# Exercise goal:
Return each line of the listing below that contains the word "Which", copied in full.

# Input data:
↓

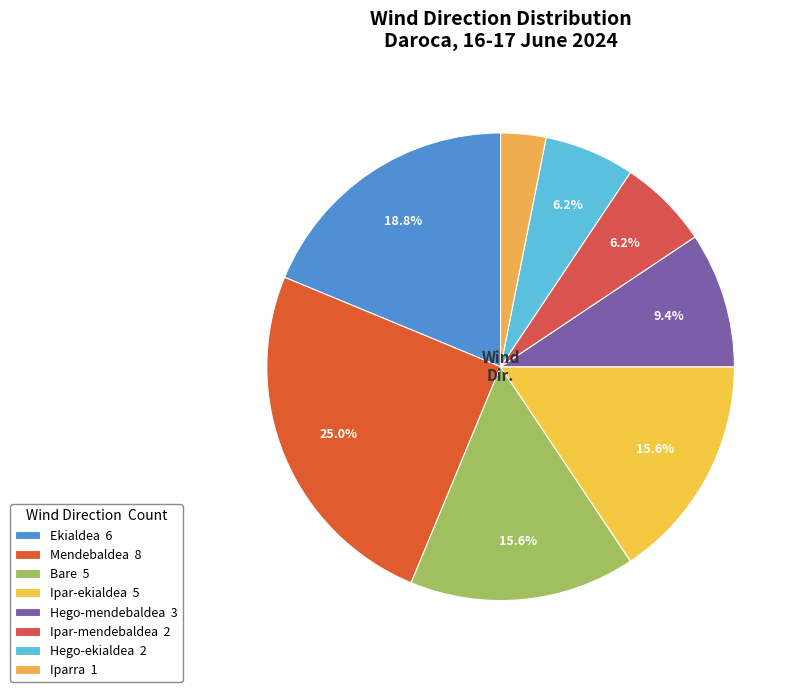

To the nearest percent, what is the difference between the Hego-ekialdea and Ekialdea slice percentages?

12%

↑
↓

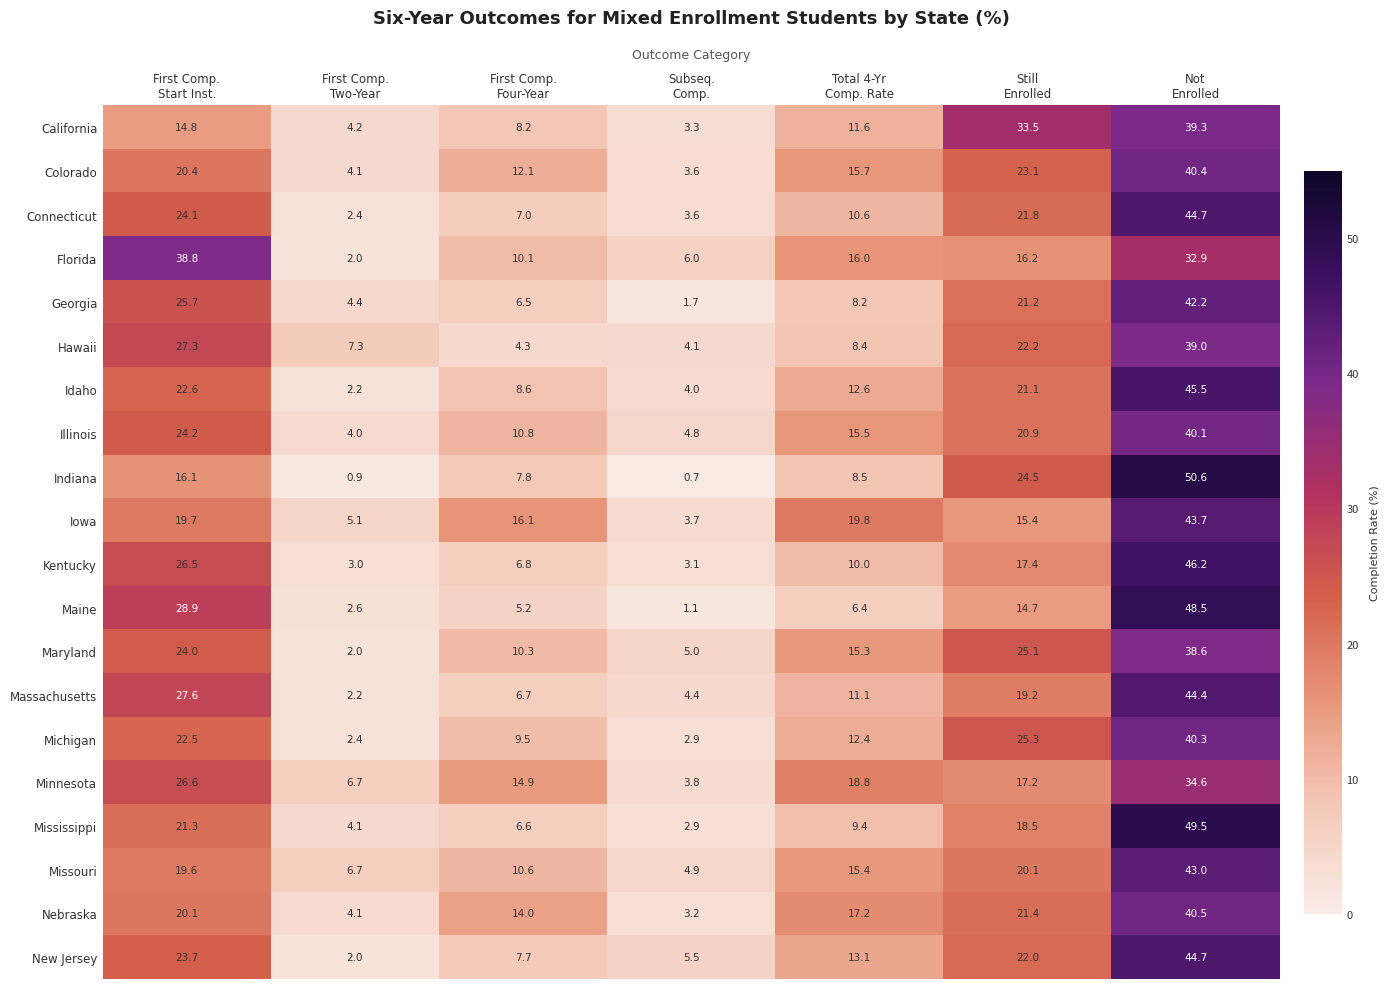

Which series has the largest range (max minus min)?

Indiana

↑
↓

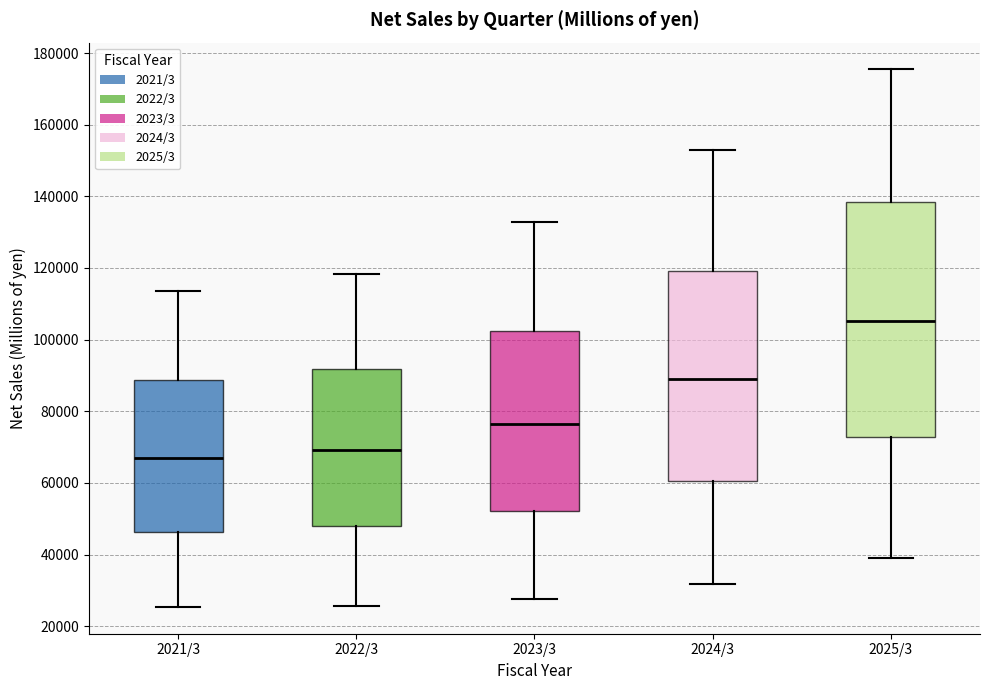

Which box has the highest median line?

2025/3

↑

# Answer for this exercise:
Which series has the largest range (max minus min)?
Which box has the highest median line?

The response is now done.